Task to complete:
The entries below are to be written out exactly, with no images included.
--- Data ---
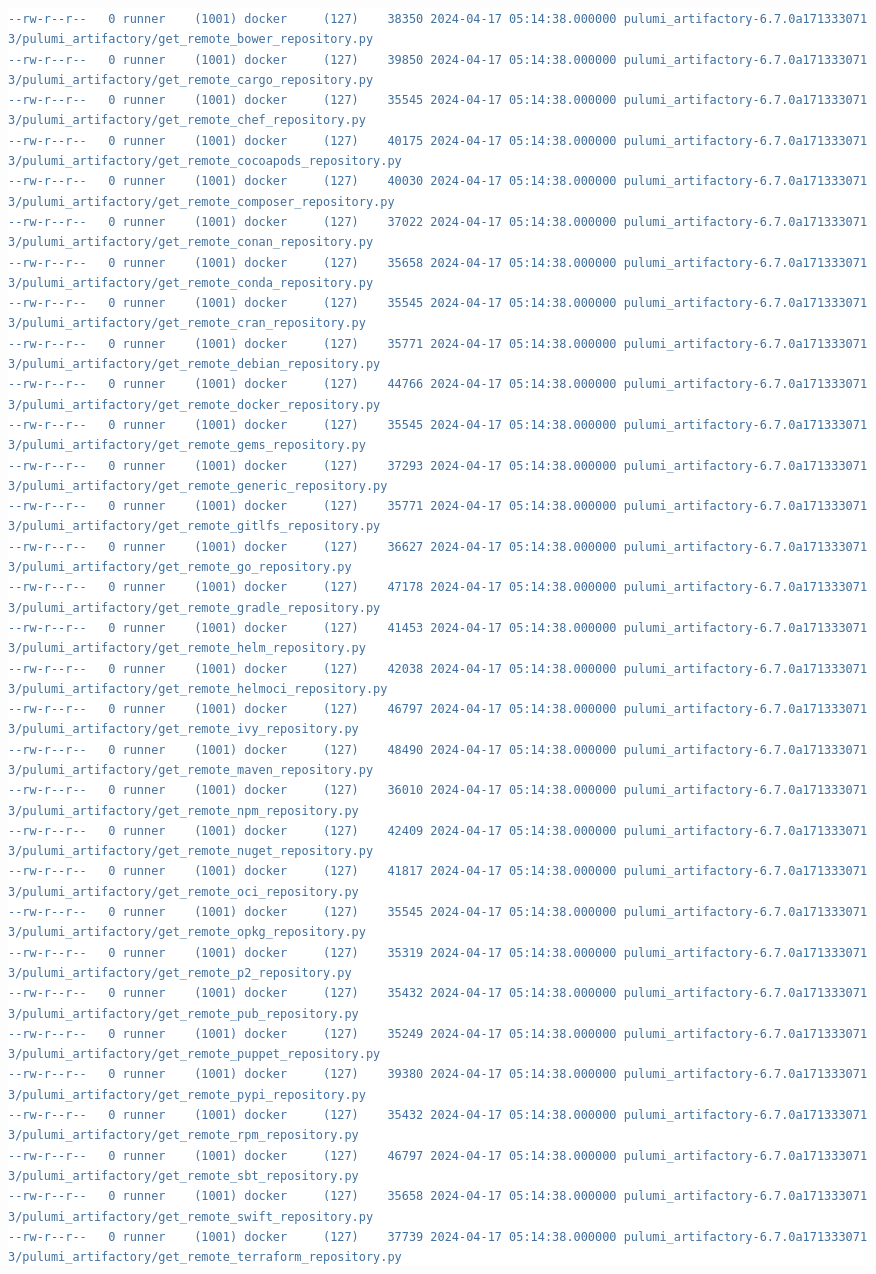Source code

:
 ```diff
--rw-r--r--   0 runner    (1001) docker     (127)    38350 2024-04-17 05:14:38.000000 pulumi_artifactory-6.7.0a1713330713/pulumi_artifactory/get_remote_bower_repository.py
--rw-r--r--   0 runner    (1001) docker     (127)    39850 2024-04-17 05:14:38.000000 pulumi_artifactory-6.7.0a1713330713/pulumi_artifactory/get_remote_cargo_repository.py
--rw-r--r--   0 runner    (1001) docker     (127)    35545 2024-04-17 05:14:38.000000 pulumi_artifactory-6.7.0a1713330713/pulumi_artifactory/get_remote_chef_repository.py
--rw-r--r--   0 runner    (1001) docker     (127)    40175 2024-04-17 05:14:38.000000 pulumi_artifactory-6.7.0a1713330713/pulumi_artifactory/get_remote_cocoapods_repository.py
--rw-r--r--   0 runner    (1001) docker     (127)    40030 2024-04-17 05:14:38.000000 pulumi_artifactory-6.7.0a1713330713/pulumi_artifactory/get_remote_composer_repository.py
--rw-r--r--   0 runner    (1001) docker     (127)    37022 2024-04-17 05:14:38.000000 pulumi_artifactory-6.7.0a1713330713/pulumi_artifactory/get_remote_conan_repository.py
--rw-r--r--   0 runner    (1001) docker     (127)    35658 2024-04-17 05:14:38.000000 pulumi_artifactory-6.7.0a1713330713/pulumi_artifactory/get_remote_conda_repository.py
--rw-r--r--   0 runner    (1001) docker     (127)    35545 2024-04-17 05:14:38.000000 pulumi_artifactory-6.7.0a1713330713/pulumi_artifactory/get_remote_cran_repository.py
--rw-r--r--   0 runner    (1001) docker     (127)    35771 2024-04-17 05:14:38.000000 pulumi_artifactory-6.7.0a1713330713/pulumi_artifactory/get_remote_debian_repository.py
--rw-r--r--   0 runner    (1001) docker     (127)    44766 2024-04-17 05:14:38.000000 pulumi_artifactory-6.7.0a1713330713/pulumi_artifactory/get_remote_docker_repository.py
--rw-r--r--   0 runner    (1001) docker     (127)    35545 2024-04-17 05:14:38.000000 pulumi_artifactory-6.7.0a1713330713/pulumi_artifactory/get_remote_gems_repository.py
--rw-r--r--   0 runner    (1001) docker     (127)    37293 2024-04-17 05:14:38.000000 pulumi_artifactory-6.7.0a1713330713/pulumi_artifactory/get_remote_generic_repository.py
--rw-r--r--   0 runner    (1001) docker     (127)    35771 2024-04-17 05:14:38.000000 pulumi_artifactory-6.7.0a1713330713/pulumi_artifactory/get_remote_gitlfs_repository.py
--rw-r--r--   0 runner    (1001) docker     (127)    36627 2024-04-17 05:14:38.000000 pulumi_artifactory-6.7.0a1713330713/pulumi_artifactory/get_remote_go_repository.py
--rw-r--r--   0 runner    (1001) docker     (127)    47178 2024-04-17 05:14:38.000000 pulumi_artifactory-6.7.0a1713330713/pulumi_artifactory/get_remote_gradle_repository.py
--rw-r--r--   0 runner    (1001) docker     (127)    41453 2024-04-17 05:14:38.000000 pulumi_artifactory-6.7.0a1713330713/pulumi_artifactory/get_remote_helm_repository.py
--rw-r--r--   0 runner    (1001) docker     (127)    42038 2024-04-17 05:14:38.000000 pulumi_artifactory-6.7.0a1713330713/pulumi_artifactory/get_remote_helmoci_repository.py
--rw-r--r--   0 runner    (1001) docker     (127)    46797 2024-04-17 05:14:38.000000 pulumi_artifactory-6.7.0a1713330713/pulumi_artifactory/get_remote_ivy_repository.py
--rw-r--r--   0 runner    (1001) docker     (127)    48490 2024-04-17 05:14:38.000000 pulumi_artifactory-6.7.0a1713330713/pulumi_artifactory/get_remote_maven_repository.py
--rw-r--r--   0 runner    (1001) docker     (127)    36010 2024-04-17 05:14:38.000000 pulumi_artifactory-6.7.0a1713330713/pulumi_artifactory/get_remote_npm_repository.py
--rw-r--r--   0 runner    (1001) docker     (127)    42409 2024-04-17 05:14:38.000000 pulumi_artifactory-6.7.0a1713330713/pulumi_artifactory/get_remote_nuget_repository.py
--rw-r--r--   0 runner    (1001) docker     (127)    41817 2024-04-17 05:14:38.000000 pulumi_artifactory-6.7.0a1713330713/pulumi_artifactory/get_remote_oci_repository.py
--rw-r--r--   0 runner    (1001) docker     (127)    35545 2024-04-17 05:14:38.000000 pulumi_artifactory-6.7.0a1713330713/pulumi_artifactory/get_remote_opkg_repository.py
--rw-r--r--   0 runner    (1001) docker     (127)    35319 2024-04-17 05:14:38.000000 pulumi_artifactory-6.7.0a1713330713/pulumi_artifactory/get_remote_p2_repository.py
--rw-r--r--   0 runner    (1001) docker     (127)    35432 2024-04-17 05:14:38.000000 pulumi_artifactory-6.7.0a1713330713/pulumi_artifactory/get_remote_pub_repository.py
--rw-r--r--   0 runner    (1001) docker     (127)    35249 2024-04-17 05:14:38.000000 pulumi_artifactory-6.7.0a1713330713/pulumi_artifactory/get_remote_puppet_repository.py
--rw-r--r--   0 runner    (1001) docker     (127)    39380 2024-04-17 05:14:38.000000 pulumi_artifactory-6.7.0a1713330713/pulumi_artifactory/get_remote_pypi_repository.py
--rw-r--r--   0 runner    (1001) docker     (127)    35432 2024-04-17 05:14:38.000000 pulumi_artifactory-6.7.0a1713330713/pulumi_artifactory/get_remote_rpm_repository.py
--rw-r--r--   0 runner    (1001) docker     (127)    46797 2024-04-17 05:14:38.000000 pulumi_artifactory-6.7.0a1713330713/pulumi_artifactory/get_remote_sbt_repository.py
--rw-r--r--   0 runner    (1001) docker     (127)    35658 2024-04-17 05:14:38.000000 pulumi_artifactory-6.7.0a1713330713/pulumi_artifactory/get_remote_swift_repository.py
--rw-r--r--   0 runner    (1001) docker     (127)    37739 2024-04-17 05:14:38.000000 pulumi_artifactory-6.7.0a1713330713/pulumi_artifactory/get_remote_terraform_repository.py
```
---
Solution for this problem:
Source code

:
 ```diff
--rw-r--r--   0 runner    (1001) docker     (127)    38350 2024-04-17 05:14:38.000000 pulumi_artifactory-6.7.0a1713330713/pulumi_artifactory/get_remote_bower_repository.py
--rw-r--r--   0 runner    (1001) docker     (127)    39850 2024-04-17 05:14:38.000000 pulumi_artifactory-6.7.0a1713330713/pulumi_artifactory/get_remote_cargo_repository.py
--rw-r--r--   0 runner    (1001) docker     (127)    35545 2024-04-17 05:14:38.000000 pulumi_artifactory-6.7.0a1713330713/pulumi_artifactory/get_remote_chef_repository.py
--rw-r--r--   0 runner    (1001) docker     (127)    40175 2024-04-17 05:14:38.000000 pulumi_artifactory-6.7.0a1713330713/pulumi_artifactory/get_remote_cocoapods_repository.py
--rw-r--r--   0 runner    (1001) docker     (127)    40030 2024-04-17 05:14:38.000000 pulumi_artifactory-6.7.0a1713330713/pulumi_artifactory/get_remote_composer_repository.py
--rw-r--r--   0 runner    (1001) docker     (127)    37022 2024-04-17 05:14:38.000000 pulumi_artifactory-6.7.0a1713330713/pulumi_artifactory/get_remote_conan_repository.py
--rw-r--r--   0 runner    (1001) docker     (127)    35658 2024-04-17 05:14:38.000000 pulumi_artifactory-6.7.0a1713330713/pulumi_artifactory/get_remote_conda_repository.py
--rw-r--r--   0 runner    (1001) docker     (127)    35545 2024-04-17 05:14:38.000000 pulumi_artifactory-6.7.0a1713330713/pulumi_artifactory/get_remote_cran_repository.py
--rw-r--r--   0 runner    (1001) docker     (127)    35771 2024-04-17 05:14:38.000000 pulumi_artifactory-6.7.0a1713330713/pulumi_artifactory/get_remote_debian_repository.py
--rw-r--r--   0 runner    (1001) docker     (127)    44766 2024-04-17 05:14:38.000000 pulumi_artifactory-6.7.0a1713330713/pulumi_artifactory/get_remote_docker_repository.py
--rw-r--r--   0 runner    (1001) docker     (127)    35545 2024-04-17 05:14:38.000000 pulumi_artifactory-6.7.0a1713330713/pulumi_artifactory/get_remote_gems_repository.py
--rw-r--r--   0 runner    (1001) docker     (127)    37293 2024-04-17 05:14:38.000000 pulumi_artifactory-6.7.0a1713330713/pulumi_artifactory/get_remote_generic_repository.py
--rw-r--r--   0 runner    (1001) docker     (127)    35771 2024-04-17 05:14:38.000000 pulumi_artifactory-6.7.0a1713330713/pulumi_artifactory/get_remote_gitlfs_repository.py
--rw-r--r--   0 runner    (1001) docker     (127)    36627 2024-04-17 05:14:38.000000 pulumi_artifactory-6.7.0a1713330713/pulumi_artifactory/get_remote_go_repository.py
--rw-r--r--   0 runner    (1001) docker     (127)    47178 2024-04-17 05:14:38.000000 pulumi_artifactory-6.7.0a1713330713/pulumi_artifactory/get_remote_gradle_repository.py
--rw-r--r--   0 runner    (1001) docker     (127)    41453 2024-04-17 05:14:38.000000 pulumi_artifactory-6.7.0a1713330713/pulumi_artifactory/get_remote_helm_repository.py
--rw-r--r--   0 runner    (1001) docker     (127)    42038 2024-04-17 05:14:38.000000 pulumi_artifactory-6.7.0a1713330713/pulumi_artifactory/get_remote_helmoci_repository.py
--rw-r--r--   0 runner    (1001) docker     (127)    46797 2024-04-17 05:14:38.000000 pulumi_artifactory-6.7.0a1713330713/pulumi_artifactory/get_remote_ivy_repository.py
--rw-r--r--   0 runner    (1001) docker     (127)    48490 2024-04-17 05:14:38.000000 pulumi_artifactory-6.7.0a1713330713/pulumi_artifactory/get_remote_maven_repository.py
--rw-r--r--   0 runner    (1001) docker     (127)    36010 2024-04-17 05:14:38.000000 pulumi_artifactory-6.7.0a1713330713/pulumi_artifactory/get_remote_npm_repository.py
--rw-r--r--   0 runner    (1001) docker     (127)    42409 2024-04-17 05:14:38.000000 pulumi_artifactory-6.7.0a1713330713/pulumi_artifactory/get_remote_nuget_repository.py
--rw-r--r--   0 runner    (1001) docker     (127)    41817 2024-04-17 05:14:38.000000 pulumi_artifactory-6.7.0a1713330713/pulumi_artifactory/get_remote_oci_repository.py
--rw-r--r--   0 runner    (1001) docker     (127)    35545 2024-04-17 05:14:38.000000 pulumi_artifactory-6.7.0a1713330713/pulumi_artifactory/get_remote_opkg_repository.py
--rw-r--r--   0 runner    (1001) docker     (127)    35319 2024-04-17 05:14:38.000000 pulumi_artifactory-6.7.0a1713330713/pulumi_artifactory/get_remote_p2_repository.py
--rw-r--r--   0 runner    (1001) docker     (127)    35432 2024-04-17 05:14:38.000000 pulumi_artifactory-6.7.0a1713330713/pulumi_artifactory/get_remote_pub_repository.py
--rw-r--r--   0 runner    (1001) docker     (127)    35249 2024-04-17 05:14:38.000000 pulumi_artifactory-6.7.0a1713330713/pulumi_artifactory/get_remote_puppet_repository.py
--rw-r--r--   0 runner    (1001) docker     (127)    39380 2024-04-17 05:14:38.000000 pulumi_artifactory-6.7.0a1713330713/pulumi_artifactory/get_remote_pypi_repository.py
--rw-r--r--   0 runner    (1001) docker     (127)    35432 2024-04-17 05:14:38.000000 pulumi_artifactory-6.7.0a1713330713/pulumi_artifactory/get_remote_rpm_repository.py
--rw-r--r--   0 runner    (1001) docker     (127)    46797 2024-04-17 05:14:38.000000 pulumi_artifactory-6.7.0a1713330713/pulumi_artifactory/get_remote_sbt_repository.py
--rw-r--r--   0 runner    (1001) docker     (127)    35658 2024-04-17 05:14:38.000000 pulumi_artifactory-6.7.0a1713330713/pulumi_artifactory/get_remote_swift_repository.py
--rw-r--r--   0 runner    (1001) docker     (127)    37739 2024-04-17 05:14:38.000000 pulumi_artifactory-6.7.0a1713330713/pulumi_artifactory/get_remote_terraform_repository.py
```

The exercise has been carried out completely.